Problem description:
For each line of the data below that holds "options", copy the line.

Dataset entries
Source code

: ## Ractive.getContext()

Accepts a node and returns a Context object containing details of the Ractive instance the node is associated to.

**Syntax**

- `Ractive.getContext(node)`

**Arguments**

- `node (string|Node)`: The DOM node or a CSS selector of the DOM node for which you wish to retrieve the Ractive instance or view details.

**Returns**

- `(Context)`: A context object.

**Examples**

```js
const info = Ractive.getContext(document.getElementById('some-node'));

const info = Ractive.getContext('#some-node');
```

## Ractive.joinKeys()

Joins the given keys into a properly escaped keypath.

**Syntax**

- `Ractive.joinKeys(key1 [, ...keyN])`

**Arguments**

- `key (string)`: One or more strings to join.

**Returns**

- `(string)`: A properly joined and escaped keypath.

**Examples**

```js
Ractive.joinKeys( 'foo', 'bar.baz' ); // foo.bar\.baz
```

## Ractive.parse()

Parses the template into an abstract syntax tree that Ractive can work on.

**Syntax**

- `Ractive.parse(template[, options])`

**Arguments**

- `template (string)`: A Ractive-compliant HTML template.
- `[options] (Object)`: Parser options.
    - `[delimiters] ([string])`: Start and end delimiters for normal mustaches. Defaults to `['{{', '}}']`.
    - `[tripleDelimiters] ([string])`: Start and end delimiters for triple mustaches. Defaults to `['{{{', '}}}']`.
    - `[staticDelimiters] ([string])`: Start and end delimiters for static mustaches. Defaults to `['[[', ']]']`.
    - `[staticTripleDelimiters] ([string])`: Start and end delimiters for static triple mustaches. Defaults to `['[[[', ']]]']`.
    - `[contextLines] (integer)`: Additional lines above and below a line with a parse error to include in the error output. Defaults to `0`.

Response to the exercise:
- `Ractive.parse(template[, options])`
- `[options] (Object)`: Parser options.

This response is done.